All of this helps them attune to their environment.
To add to this, another method could be to use headphones. They could be noise cancelling to block out sounds or headphones used to listen to music to create my own personal soundscapes.
When I wear my noise canceling headphones, they can block out intrusive sounds.
(Sounds from classrooms reappear)
(Narrator puts on headphones; Sounds from classrooms are muffled)
(All sounds fade out.)
And listening to music personalizes my soundscape. I don’t mean playing music in class, but whenever I would need to block out invasive sounds. What I mean is:
(Mechanical clock rings in and out, hallway sounds reappear, heart beating reappears, narrator walks fast through the sounds)
(Sounds of push bar from door opens and closes, narrator keeps walking)
When I finally escaped my last encounters with the classrooms and hallways that day,
(Sounds of bike pedaling reappear)
I got back on my bike and listened to my CD player, because:
(“Brighton Lights” reappear)
I enjoyed the sounds. I would look past the lyrics if there were any and listen to the deeper meanings and the feelings that evoked in me. Whether it was the rhythm, repetition or familiarity, from those sounds, I experienced a different sonic world.

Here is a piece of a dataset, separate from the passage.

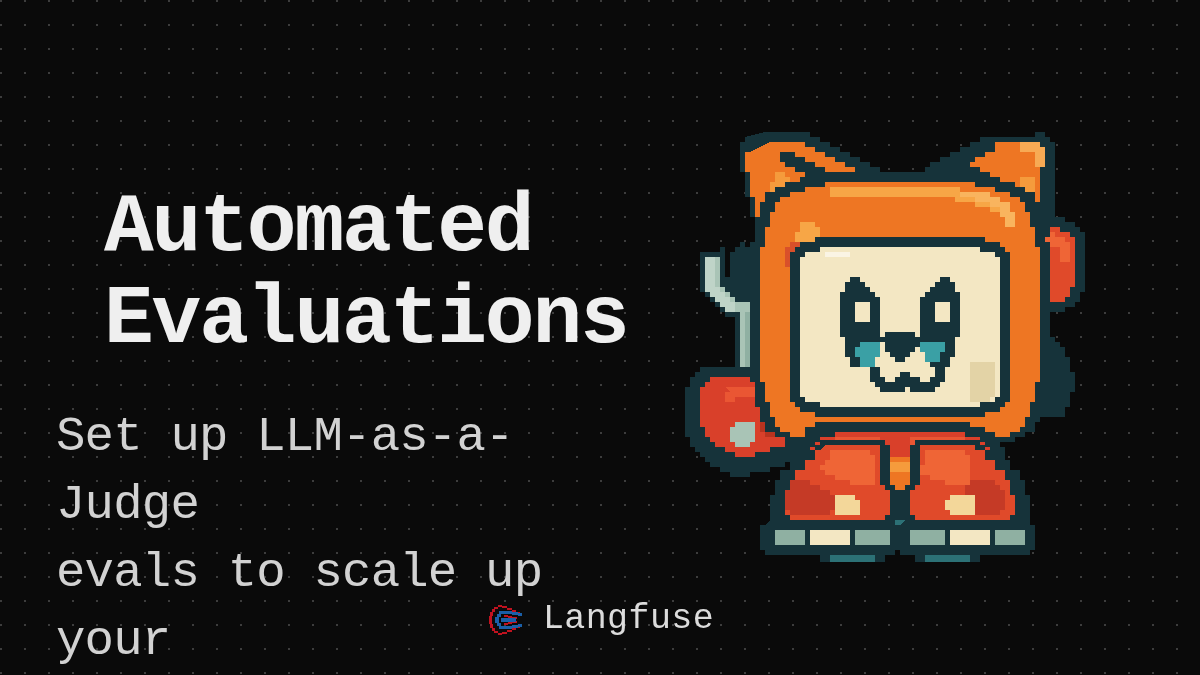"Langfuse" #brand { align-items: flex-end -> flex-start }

(“Brighton Lights” fades away.)
(Bike pedaling fades away.)
From these encounters with how our sonic environments have the potential to influence particular thoughts, moods, actions, and interactions, I have found insight about my own experiences and how those have shaped me to interact with sound.
(“So Long Analog” by Noir Et Blanc Vie fades in)
I can find appreciation in the unexpected, loud environments. By using these methods of listening, I can be more open to feeling safe in these sonic environments. I can openly feel more comfortable in beginning to attune myself.
(“So Long Analog” continues to play)
However, when others are accommodated, this helps others like myself better able to attune themselves in the ambience.
So far, this has worked for me. Maybe it’ll work for others.
(“So Long Analog” continues to play)
In the meantime, I will return as a college student this fall.
(Birds chirping reappear)
When I move through the ambience of the hallways, classrooms, and on my bike:
(Bike pedaling old chain reappears)
I hope to welcome sound more openly as I adapt and attune to them.